I am thankful for what addiction has taught me. It sounds weird to say and even stranger to type but I really consider our experience a blessing. Today I am looking back at the road we have traveled down and I can’t imagine being anywhere else. Yesterday my husband and I had one of those moments where you look at each other, nod and say “we really have it good “. That doesn’t mean its perfect or what I imagined. It just means that we aren’t in control and it is well with our soul.
Addiction has been an good teacher. It has taught me how much we need God. I am a weak person without the Holy Spirit to guide and convict. With addiction you learn to be radically dependent on God and the strength He provides us to endure and battle through.
Addiction has taught me to be empathetic to people who struggle with dependence. I use to look at people and think “just stop doing it.” But now I realize that it is a matter of the heart and not willpower. The substance abuse is just a band aid to cover what is really ailing underneath. Abuse is a mask to hide what you don’t want to go through.
Addiction has taught me that I don’t have all the answers. I don’t know why alcohol is so accessible and acceptable and why other drugs are illegal and frowned upon. I don’t know why people who drink in moderation look down on alcoholics. I don’t understand why the face of alcoholism is a homeless person living under a bridge. I want to know how Doctors, who consistently prescribe drugs to people and don’t give alternative options, live with themselves?
Addiction has taught me to be honest with myself. I use to be really good at saying I was fine. I use to be great at highlighting the good and stuffing the bad. Well, I’m not good at it anymore and I’m glad. Hiding the bad is exhausting. I never realized how tired I was until I just stopped being “fine”. Its liberating to be honest with yourself about who you are, who you are married to, and that bad things (addiction especially) happen to good people.

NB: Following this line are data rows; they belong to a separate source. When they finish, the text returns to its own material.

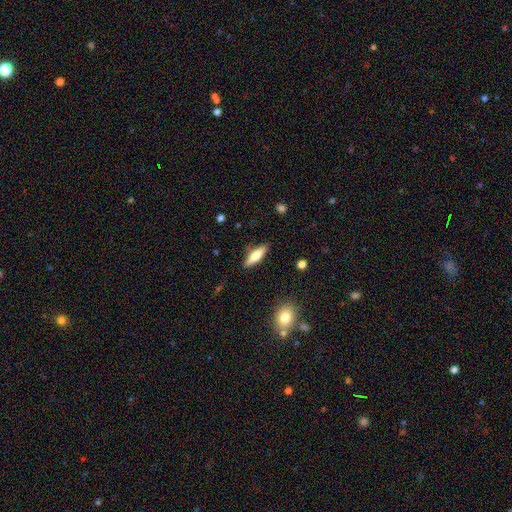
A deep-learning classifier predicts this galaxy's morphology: A smooth galaxy with no disk features (58%) that is cigar-shaped (56%).

Vote fractions:
- Smooth or featured? smooth: 58% / featured or disk: 35% / star or artifact: 6%
- How rounded? cigar-shaped: 56% / in between: 42% / round: 2%
- Merging? none: 86% / minor disturbance: 10% / major disturbance: 2% / merger: 2%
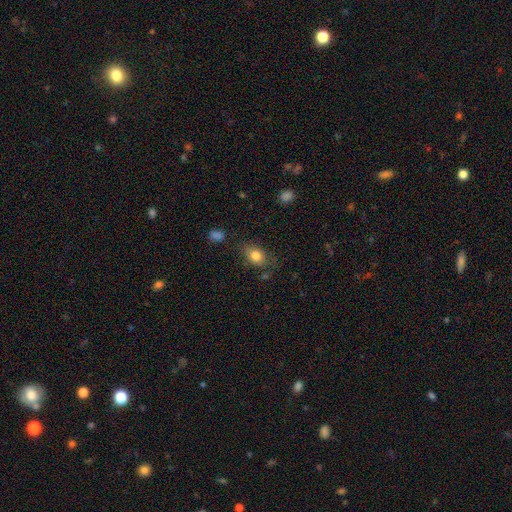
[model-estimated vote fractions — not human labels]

Addiction has taught me to how to be strong. You think your a strong person. You think you can handle anything. You think you have control of your life. And then it all goes away. Your willpower, the control, the love, the empathy. Then you have to pick yourself up off the floor, dust yourself off, and learn how to let go. When you learn how to let go, you learn how to be strong. Being co-dependent was my addiction. When I finally let go of what I thought I needed to do for my husband, he got sober…and I was free, strong, and a new creation. Amazing.
Addiction has taught me to ask for help. I was a pretty independent person. I always have been. But people who are this independent don’t like asking for help. Its in their nature. Asking for help makes you appear weak, dependent, and shamed. The most humble day was calling my parents to ask for help. It was the hardest phone call I have ever made. It was admitting that our life was wreak. I was admitting that I didn’t have it all put together. I was at the end of the rope. But I did it. And we are here. A living testimony to Jesus, that you can be healed. The greatest moment of courage was picking up the phone and its a decision I have never regretted. I learned to ask for help.
It will be 4 years on February 22, 2014 (1,460 days!!!) and in those 4 years I have learned more from addiction about myself than any class could ever teach. You can learn plenty from books, but that’s just head knowledge. You can walk around with pretty quotes and sound intellectual. You can talk about your philosophies of life and what you say you believe. But go through the fire, come out the other side, and people will actually start believing in the Faith and philosophies you have proclaimed. Addiction has taught me about what it really means to have Faith because I didn’t know what the outcome would be of going through this, but I finally believed that I wasn’t writing the story anymore. It was a leap of Faith to give it all up. The Great Author has the pen now and I look forward to each chapter ahead.